A SLIP of the tongue sums up the candidates for the US presidency for many people. Bore and Gush may be the best America can find to take the reins from Bill Clinton next year, but their respective lack of charisma has left much of the world cold and dreading power in their hands.
They've a hard act to follow. Love him or loath him, Bill Clinton has proved to be the most charismatic and controversial president for years. He has a proven economic record with eight years of unbridled prosperity under his belt. And he has shown himself to be a sensitive and effective world statesman. Questionable morals aside, Bill has charmed ordinary people and leaders around the world.
But his time has come. The American constitution, which as the gun laws show, is set in stone - even in the face of logic - does not allow a president to continue for a third term of office, no matter how good he is.
And when the few American voters who can be bothered go to the polls on Tuesday, it is likely to be the clash of the also rans.
Opinion polls throughout the campaign trail have had Al Gore and George "Dubya" Bush neck and neck. Truth is, there's little to choose between such mediocre men.
For Gore, 52, it's far too easy to read Bore with critics State-side likening him to a plank of wood in the personality stakes.
He's a man who has been on the scene eight years but so hidden in Clinton's enormous shadow he was completely eclipsed. He enjoys, then, no advantage in the public eye over any freshman.
It's something he recognises and has tried to change during his long and hard-fought campaign. But while he has tried, the results have been cringe-worthy, a fine example being when he stripped off his jacket at a party rally saying: "It may be cold here but I am really hot." The audience responded in kind by not responding at all, shocked into silence in equal measures by the crassness of the statement and the failed and aberrant attempt at humour.
But what Gore lacks in charm he makes up for in ability with encyclopaedic knowledge of government and world affairs. The problem is that the voters seem to care more about personality than policy.
Mr Gush, 54, to coin that slip of the tongue again, is just that. He spouts vitriolic soundbites every time he is within earshot of anyone who will listen. His election trail has been a knocking campaign from start to finish, quick to pull holes in the current administration and his democratic opponent but short of any alternatives, other than tax cuts the country probably can't afford.
Those same critics which brand Gore a plank, dub Dubya the dimmest lightbulb in the box. On top of that his eyes are as shifty as the past which is catching him up.

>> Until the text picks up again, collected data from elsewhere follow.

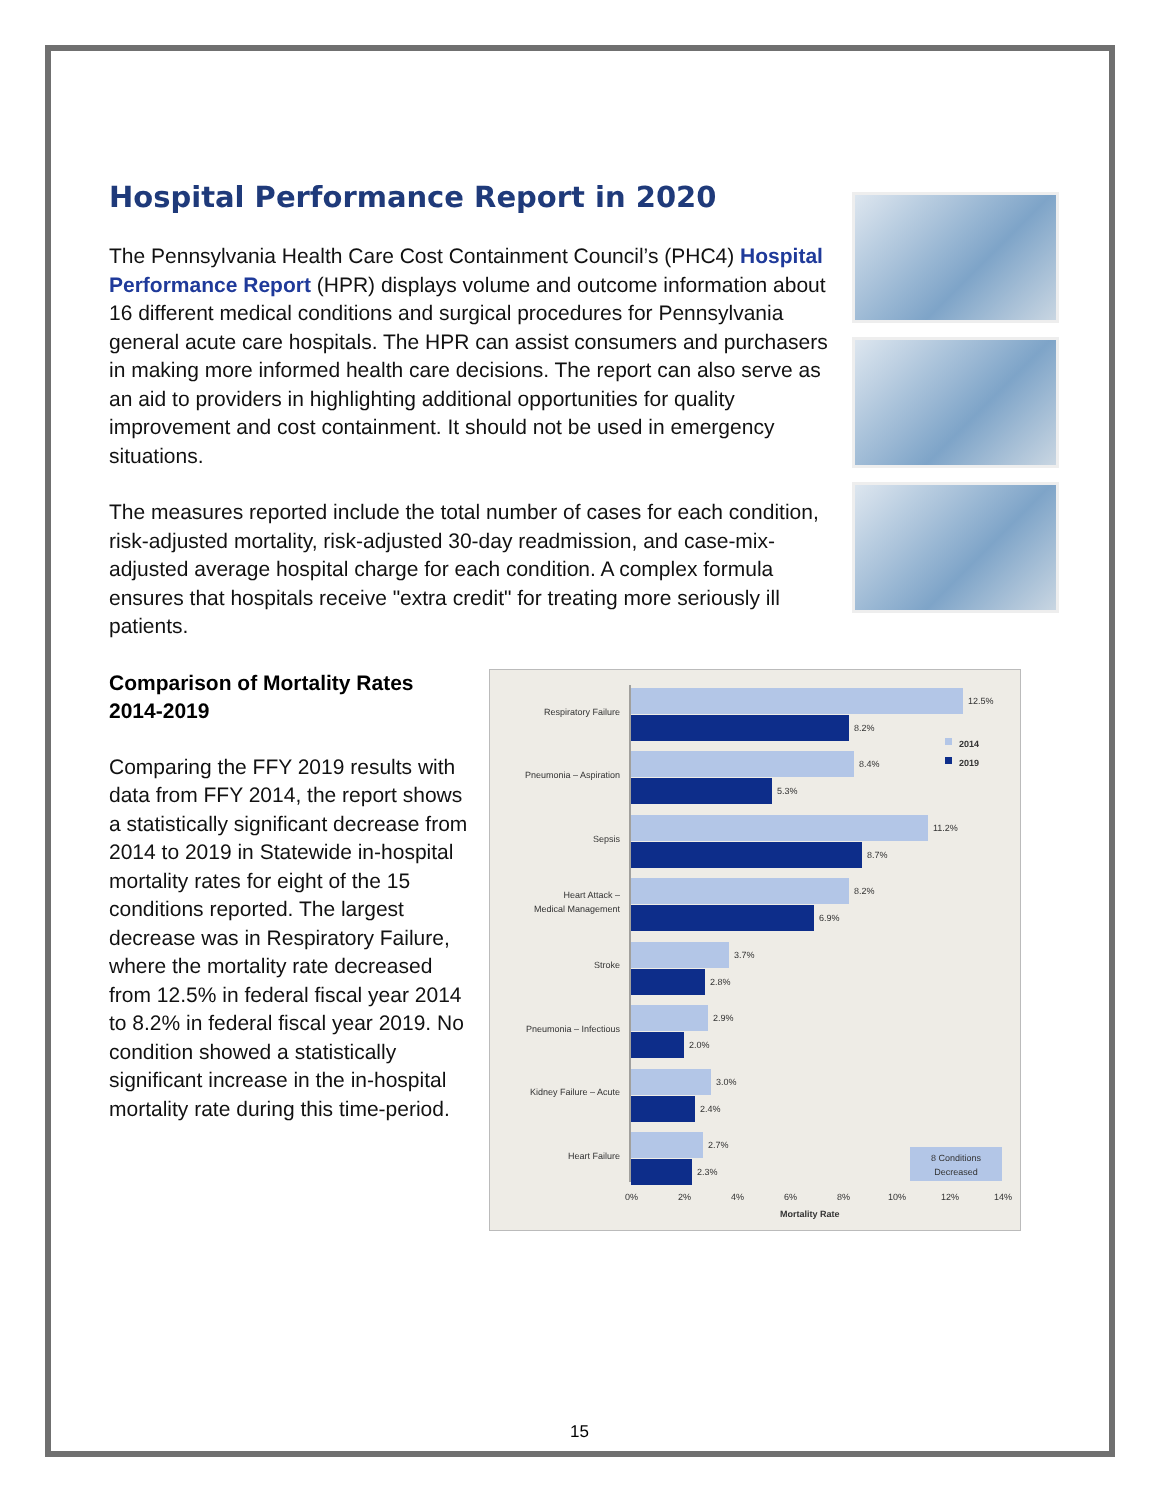Hospital Performance Report in 2020
The Pennsylvania Health Care Cost Containment Council’s (PHC4) Hospital Performance Report (HPR) displays volume and outcome information about 16 different medical conditions and surgical procedures for Pennsylvania general acute care hospitals. The HPR can assist consumers and purchasers in making more informed health care decisions. The report can also serve as an aid to providers in highlighting additional opportunities for quality improvement and cost containment. It should not be used in emergency situations.
The measures reported include the total number of cases for each condition, risk-adjusted mortality, risk-adjusted 30-day readmission, and case-mix-adjusted average hospital charge for each condition. A complex formula ensures that hospitals receive "extra credit" for treating more seriously ill patients.
Comparison of Mortality Rates 2014-2019
Comparing the FFY 2019 results with data from FFY 2014, the report shows a statistically significant decrease from 2014 to 2019 in Statewide in-hospital mortality rates for eight of the 15 conditions reported. The largest decrease was in Respiratory Failure, where the mortality rate decreased from 12.5% in federal fiscal year 2014 to 8.2% in federal fiscal year 2019. No condition showed a statistically significant increase in the in-hospital mortality rate during this time-period.
Respiratory Failure
Pneumonia – Aspiration
Sepsis
Heart Attack –
Medical Management
Stroke
Pneumonia – Infectious
Kidney Failure – Acute
Heart Failure
12.5%
8.2%
8.4%
5.3%
11.2%
8.7%
8.2%
6.9%
3.7%
2.8%
2.9%
2.0%
3.0%
2.4%
2.7%
2.3%
2014
2019
0%
2%
4%
6%
8%
10%
12%
14%
Mortality Rate
8 Conditions
Decreased
15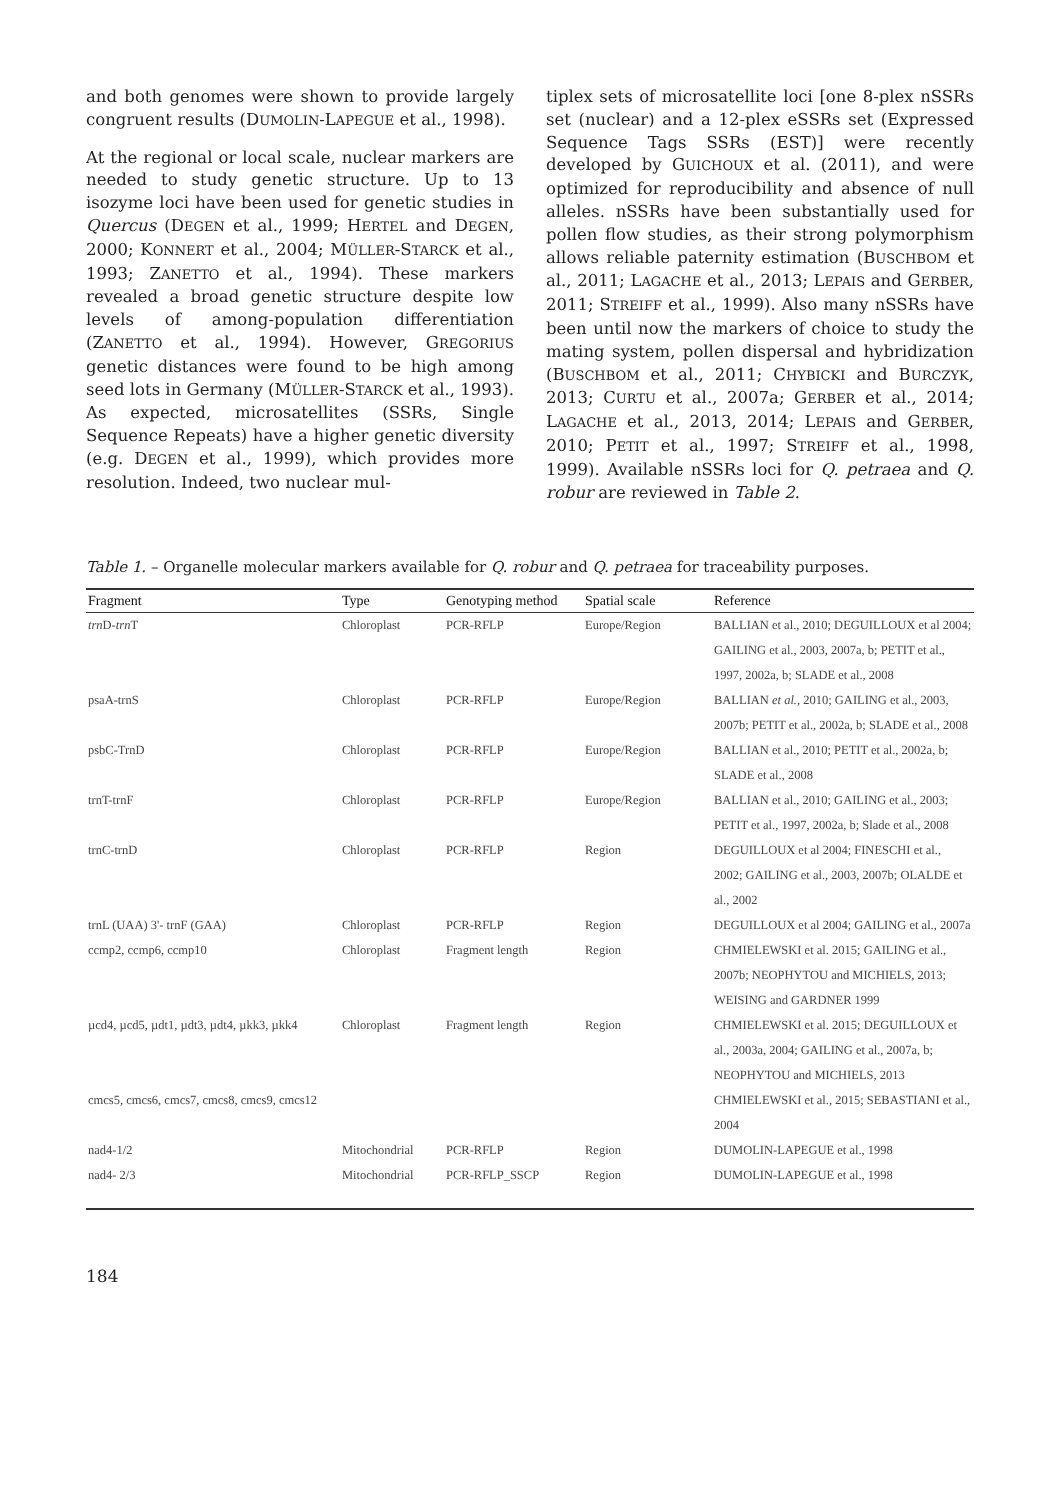and both genomes were shown to provide largely congruent results (DUMOLIN-LAPEGUE et al., 1998).
At the regional or local scale, nuclear markers are needed to study genetic structure. Up to 13 isozyme loci have been used for genetic studies in Quercus (DEGEN et al., 1999; HERTEL and DEGEN, 2000; KONNERT et al., 2004; MÜLLER-STARCK et al., 1993; ZANETTO et al., 1994). These markers revealed a broad genetic structure despite low levels of among-population differentiation (ZANETTO et al., 1994). However, GREGORIUS genetic distances were found to be high among seed lots in Germany (MÜLLER-STARCK et al., 1993). As expected, microsatellites (SSRs, Single Sequence Repeats) have a higher genetic diversity (e.g. DEGEN et al., 1999), which provides more resolution. Indeed, two nuclear mul-
tiplex sets of microsatellite loci [one 8-plex nSSRs set (nuclear) and a 12-plex eSSRs set (Expressed Sequence Tags SSRs (EST)] were recently developed by GUICHOUX et al. (2011), and were optimized for reproducibility and absence of null alleles. nSSRs have been substantially used for pollen flow studies, as their strong polymorphism allows reliable paternity estimation (BUSCHBOM et al., 2011; LAGACHE et al., 2013; LEPAIS and GERBER, 2011; STREIFF et al., 1999). Also many nSSRs have been until now the markers of choice to study the mating system, pollen dispersal and hybridization (BUSCHBOM et al., 2011; CHYBICKI and BURCZYK, 2013; CURTU et al., 2007a; GERBER et al., 2014; LAGACHE et al., 2013, 2014; LEPAIS and GERBER, 2010; PETIT et al., 1997; STREIFF et al., 1998, 1999). Available nSSRs loci for Q. petraea and Q. robur are reviewed in Table 2.
Table 1. – Organelle molecular markers available for Q. robur and Q. petraea for traceability purposes.
| Fragment | Type | Genotyping method | Spatial scale | Reference |
| --- | --- | --- | --- | --- |
| trn D- trn T | Chloroplast | PCR-RFLP | Europe/Region | BALLIAN et al., 2010; DEGUILLOUX et al 2004; GAILING et al., 2003, 2007a, b; PETIT et al., 1997, 2002a, b; SLADE et al., 2008 |
| psaA-trnS | Chloroplast | PCR-RFLP | Europe/Region | BALLIAN et al., 2010; GAILING et al., 2003, 2007b; PETIT et al., 2002a, b; SLADE et al., 2008 |
| psbC-TrnD | Chloroplast | PCR-RFLP | Europe/Region | BALLIAN et al., 2010; PETIT et al., 2002a, b; SLADE et al., 2008 |
| trnT-trnF | Chloroplast | PCR-RFLP | Europe/Region | BALLIAN et al., 2010; GAILING et al., 2003; PETIT et al., 1997, 2002a, b; Slade et al., 2008 |
| trnC-trnD | Chloroplast | PCR-RFLP | Region | DEGUILLOUX et al 2004; FINESCHI et al., 2002; GAILING et al., 2003, 2007b; OLALDE et al., 2002 |
| trnL (UAA) 3'- trnF (GAA) | Chloroplast | PCR-RFLP | Region | DEGUILLOUX et al 2004; GAILING et al., 2007a |
| ccmp2, ccmp6, ccmp10 | Chloroplast | Fragment length | Region | CHMIELEWSKI et al. 2015; GAILING et al., 2007b; NEOPHYTOU and MICHIELS, 2013; WEISING and GARDNER 1999 |
| µcd4, µcd5, µdt1, µdt3, µdt4, µkk3, µkk4 | Chloroplast | Fragment length | Region | CHMIELEWSKI et al. 2015; DEGUILLOUX et al., 2003a, 2004; GAILING et al., 2007a, b; NEOPHYTOU and MICHIELS, 2013 |
| cmcs5, cmcs6, cmcs7, cmcs8, cmcs9, cmcs12 | | | | CHMIELEWSKI et al., 2015; SEBASTIANI et al., 2004 |
| nad4-1/2 | Mitochondrial | PCR-RFLP | Region | DUMOLIN-LAPEGUE et al., 1998 |
| nad4- 2/3 | Mitochondrial | PCR-RFLP_SSCP | Region | DUMOLIN-LAPEGUE et al., 1998 |
184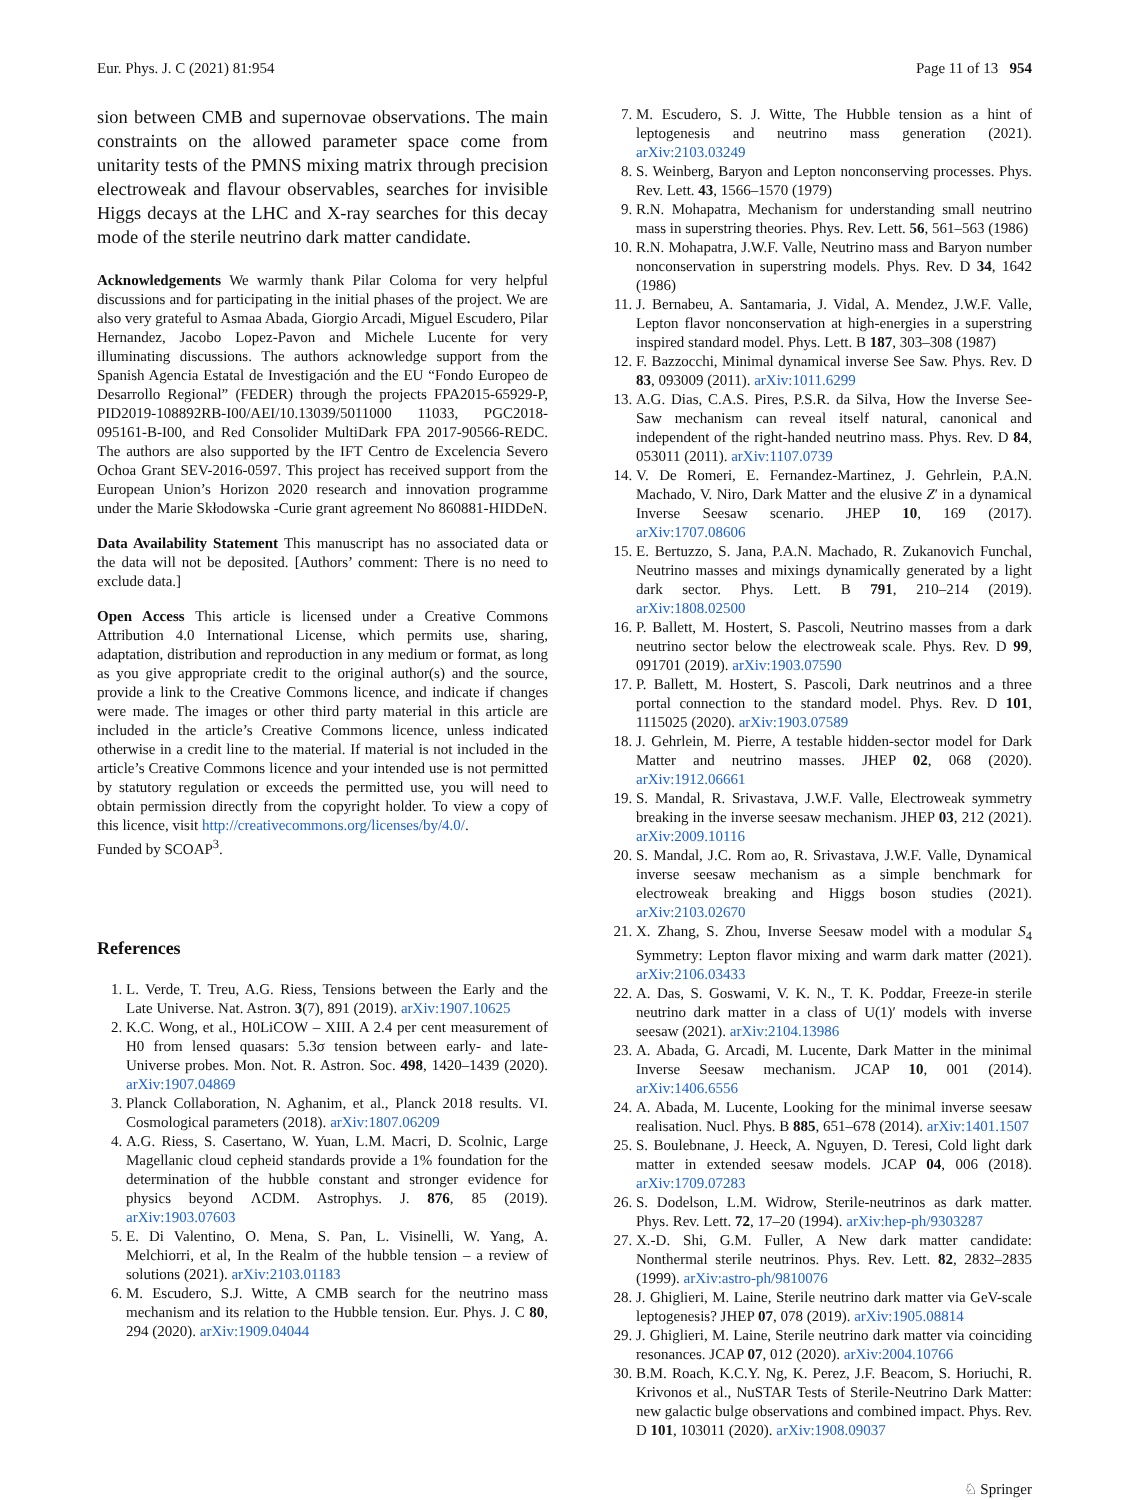Eur. Phys. J. C (2021) 81:954 Page 11 of 13 954
sion between CMB and supernovae observations. The main constraints on the allowed parameter space come from unitarity tests of the PMNS mixing matrix through precision electroweak and flavour observables, searches for invisible Higgs decays at the LHC and X-ray searches for this decay mode of the sterile neutrino dark matter candidate.
Acknowledgements We warmly thank Pilar Coloma for very helpful discussions and for participating in the initial phases of the project. We are also very grateful to Asmaa Abada, Giorgio Arcadi, Miguel Escudero, Pilar Hernandez, Jacobo Lopez-Pavon and Michele Lucente for very illuminating discussions. The authors acknowledge support from the Spanish Agencia Estatal de Investigación and the EU “Fondo Europeo de Desarrollo Regional” (FEDER) through the projects FPA2015-65929-P, PID2019-108892RB-I00/AEI/10.13039/5011000 11033, PGC2018-095161-B-I00, and Red Consolider MultiDark FPA 2017-90566-REDC. The authors are also supported by the IFT Centro de Excelencia Severo Ochoa Grant SEV-2016-0597. This project has received support from the European Union’s Horizon 2020 research and innovation programme under the Marie Skłodowska -Curie grant agreement No 860881-HIDDeN.
Data Availability Statement This manuscript has no associated data or the data will not be deposited. [Authors’ comment: There is no need to exclude data.]
Open Access This article is licensed under a Creative Commons Attribution 4.0 International License, which permits use, sharing, adaptation, distribution and reproduction in any medium or format, as long as you give appropriate credit to the original author(s) and the source, provide a link to the Creative Commons licence, and indicate if changes were made. The images or other third party material in this article are included in the article’s Creative Commons licence, unless indicated otherwise in a credit line to the material. If material is not included in the article’s Creative Commons licence and your intended use is not permitted by statutory regulation or exceeds the permitted use, you will need to obtain permission directly from the copyright holder. To view a copy of this licence, visit http://creativecommons.org/licenses/by/4.0/.
Funded by SCOAP<sup>3</sup>.
References
1. L. Verde, T. Treu, A.G. Riess, Tensions between the Early and the Late Universe. Nat. Astron. 3(7), 891 (2019). arXiv:1907.10625
2. K.C. Wong, et al., H0LiCOW – XIII. A 2.4 per cent measurement of H0 from lensed quasars: 5.3σ tension between early- and late-Universe probes. Mon. Not. R. Astron. Soc. 498, 1420–1439 (2020). arXiv:1907.04869
3. Planck Collaboration, N. Aghanim, et al., Planck 2018 results. VI. Cosmological parameters (2018). arXiv:1807.06209
4. A.G. Riess, S. Casertano, W. Yuan, L.M. Macri, D. Scolnic, Large Magellanic cloud cepheid standards provide a 1% foundation for the determination of the hubble constant and stronger evidence for physics beyond ΛCDM. Astrophys. J. 876, 85 (2019). arXiv:1903.07603
5. E. Di Valentino, O. Mena, S. Pan, L. Visinelli, W. Yang, A. Melchiorri, et al, In the Realm of the hubble tension – a review of solutions (2021). arXiv:2103.01183
6. M. Escudero, S.J. Witte, A CMB search for the neutrino mass mechanism and its relation to the Hubble tension. Eur. Phys. J. C 80, 294 (2020). arXiv:1909.04044
7. M. Escudero, S. J. Witte, The Hubble tension as a hint of leptogenesis and neutrino mass generation (2021). arXiv:2103.03249
8. S. Weinberg, Baryon and Lepton nonconserving processes. Phys. Rev. Lett. 43, 1566–1570 (1979)
9. R.N. Mohapatra, Mechanism for understanding small neutrino mass in superstring theories. Phys. Rev. Lett. 56, 561–563 (1986)
10. R.N. Mohapatra, J.W.F. Valle, Neutrino mass and Baryon number nonconservation in superstring models. Phys. Rev. D 34, 1642 (1986)
11. J. Bernabeu, A. Santamaria, J. Vidal, A. Mendez, J.W.F. Valle, Lepton flavor nonconservation at high-energies in a superstring inspired standard model. Phys. Lett. B 187, 303–308 (1987)
12. F. Bazzocchi, Minimal dynamical inverse See Saw. Phys. Rev. D 83, 093009 (2011). arXiv:1011.6299
13. A.G. Dias, C.A.S. Pires, P.S.R. da Silva, How the Inverse See-Saw mechanism can reveal itself natural, canonical and independent of the right-handed neutrino mass. Phys. Rev. D 84, 053011 (2011). arXiv:1107.0739
14. V. De Romeri, E. Fernandez-Martinez, J. Gehrlein, P.A.N. Machado, V. Niro, Dark Matter and the elusive Z′ in a dynamical Inverse Seesaw scenario. JHEP 10, 169 (2017). arXiv:1707.08606
15. E. Bertuzzo, S. Jana, P.A.N. Machado, R. Zukanovich Funchal, Neutrino masses and mixings dynamically generated by a light dark sector. Phys. Lett. B 791, 210–214 (2019). arXiv:1808.02500
16. P. Ballett, M. Hostert, S. Pascoli, Neutrino masses from a dark neutrino sector below the electroweak scale. Phys. Rev. D 99, 091701 (2019). arXiv:1903.07590
17. P. Ballett, M. Hostert, S. Pascoli, Dark neutrinos and a three portal connection to the standard model. Phys. Rev. D 101, 1115025 (2020). arXiv:1903.07589
18. J. Gehrlein, M. Pierre, A testable hidden-sector model for Dark Matter and neutrino masses. JHEP 02, 068 (2020). arXiv:1912.06661
19. S. Mandal, R. Srivastava, J.W.F. Valle, Electroweak symmetry breaking in the inverse seesaw mechanism. JHEP 03, 212 (2021). arXiv:2009.10116
20. S. Mandal, J.C. Rom ao, R. Srivastava, J.W.F. Valle, Dynamical inverse seesaw mechanism as a simple benchmark for electroweak breaking and Higgs boson studies (2021). arXiv:2103.02670
21. X. Zhang, S. Zhou, Inverse Seesaw model with a modular S<sub>4</sub> Symmetry: Lepton flavor mixing and warm dark matter (2021). arXiv:2106.03433
22. A. Das, S. Goswami, V. K. N., T. K. Poddar, Freeze-in sterile neutrino dark matter in a class of U(1)′ models with inverse seesaw (2021). arXiv:2104.13986
23. A. Abada, G. Arcadi, M. Lucente, Dark Matter in the minimal Inverse Seesaw mechanism. JCAP 10, 001 (2014). arXiv:1406.6556
24. A. Abada, M. Lucente, Looking for the minimal inverse seesaw realisation. Nucl. Phys. B 885, 651–678 (2014). arXiv:1401.1507
25. S. Boulebnane, J. Heeck, A. Nguyen, D. Teresi, Cold light dark matter in extended seesaw models. JCAP 04, 006 (2018). arXiv:1709.07283
26. S. Dodelson, L.M. Widrow, Sterile-neutrinos as dark matter. Phys. Rev. Lett. 72, 17–20 (1994). arXiv:hep-ph/9303287
27. X.-D. Shi, G.M. Fuller, A New dark matter candidate: Nonthermal sterile neutrinos. Phys. Rev. Lett. 82, 2832–2835 (1999). arXiv:astro-ph/9810076
28. J. Ghiglieri, M. Laine, Sterile neutrino dark matter via GeV-scale leptogenesis? JHEP 07, 078 (2019). arXiv:1905.08814
29. J. Ghiglieri, M. Laine, Sterile neutrino dark matter via coinciding resonances. JCAP 07, 012 (2020). arXiv:2004.10766
30. B.M. Roach, K.C.Y. Ng, K. Perez, J.F. Beacom, S. Horiuchi, R. Krivonos et al., NuSTAR Tests of Sterile-Neutrino Dark Matter: new galactic bulge observations and combined impact. Phys. Rev. D 101, 103011 (2020). arXiv:1908.09037
♘ Springer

A foul-mouthed faux pas at a party conference heard him describe a journalist as an a*****e when he thought the microphone was switched off. And only yesterday he was having to counter dirt from the 1960s after revelations he had been prosecuted for drinking and driving.
The tough-talking Texan's knowledge of world affairs verges on the ridiculous - when asked to name a number of world leaders he couldn't, responding simply by throwing the question back at the inquisitor with a "Can you?"
But in a twist of fate it's home-boy Bush not international statesman Gore that could have a direct effect on life in Britain.
Bush has pledged to withdraw American troops from theatres of unrest around the world. His presidency could see an end to the US playing world policeman, no doubt to fund the tax cuts at home. But to do this and protect American soil he will have to press ahead with Star Wars II, a strategic defence initiative (SDI) which would protect the States from attack by ballistic missiles. For this nuclear shield to work, Menwith Hill listening base near Harrogate and Fylingdales early warning station on the North York Moors would have to come into play, making the region a prime target for enemy missiles should conflict arise.
Tennessee-born Gore on the other hand, while fanatical about world affairs, is much more lukewarm about SDI.
The world hangs in the balance then and will be decided by an electoral system as unfathomable as the American psyche.
Convoluted in the extreme, the system involves the enfranchised (the public) voting for electoral college representatives in each state who in turn vote for their presidential candidate. Each state is awarded electoral votes in proportion to its population. So California gets 54 votes because a lot of people live there and Alaska gets just three because not many do.
In each state the candidate who gets the most votes takes all the electoral college votes. Country-wide, there 538 college votes to be had so the candidate who gets to 270 becomes president. Theoretically it is possible to poll fewer votes than your opponent but still become president. Bush and Gore have been concentrating on the states with the most electoral college votes - California (54), New York (33) and Florida (25).
If people vote with their heads and their wallets they should plump for Gore, a man who pledges to continue the prosperity of the past eight years, to keep the world status quo, protect the environment and spend more on the poor, particularly pensioners.
But it's a society ruled by the heart, a movie-set culture where emotion rules intellect. Voters don't care about policies that will make them rich as many are comparatively rich already. Those who aren't don't care about either administration, with a huge swathe of the poorer population not even registered to vote.
So Bush this weekend inches ahead in the polls, despite policies which would plunder the Alaskan wildlife refuge for oil, cut taxes for the rich and leave the world to fend for itself.